According to the indictment, between 2005 and 2012, Zarrabian assisted foreign-born clients to complete the necessary forms to become U.S. permanent residents based on marriage to a U.S. citizen. Clients paid Zarrabian between $8,000 and $15,000 in exchange for arranging fraudulent marriages to U.S. citizens recruited by Zarrabian and Smith, the charges allege.

Foreign nationals who marry U.S. citizens legitimately may lawfully become U.S. permanent residents, but not if the marriage is a sham to evade immigration laws.
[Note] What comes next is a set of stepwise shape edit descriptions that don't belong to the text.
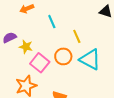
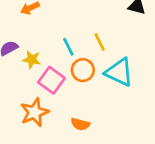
cyan line: (52, 22) -> (68, 47), moved

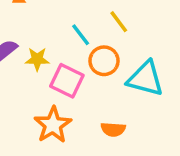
cyan triangle: (119, 72) -> (145, 79), moved

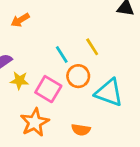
yellow star: (37, 59) -> (19, 81), moved

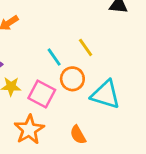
orange semicircle: (81, 130) -> (78, 135), turned 54

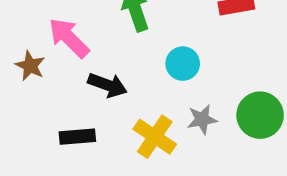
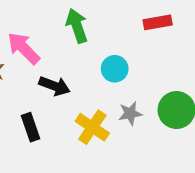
black rectangle: (77, 137) -> (30, 127), turned 76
Zarrabian allegedly paid Smith a portion of the money she received from foreign-born clients for Smith's recruited U.S. citizen spouses. In turn, Zarrabian allegedly promised to pay about $5,000 to the U.S. citizen spouses for their participation in a sham marriage. Both defendants arranged to have individuals travel to Las Vegas for a fraudulent wedding and also took photos of the "couple" and other steps to create the false impression that the sham marriages were legitimate. Zarrabian also met with the couples and told them what actions they needed to take to make their marriages appear legitimate during marriage interviews with officials, according to the indictment.

The obstruction count alleges that Zarrabian attempted to persuade a U.S. citizen involved in a fraudulent marriage from communicating information to law enforcement.

Assistant U.S. Attorney Tony Iweagwu, Northern District of Illinois, is prosecuting the case.

Conspiracy to commit marriage fraud and each count of marriage fraud carry a maximum penalty of five years in prison and a $250,000 fine. Visa fraud carries a maximum penalty of 10 years in prison and a $250,000 fine. The obstruction count against Zarrabian carries a maximum of 20 years in prison and a $250,000 fine.

The public is reminded that an indictment contains only charges and is not evidence of guilt. The defendants are presumed innocent and are entitled to a fair trial at which the government has the burden of proving guilt beyond a reasonable doubt.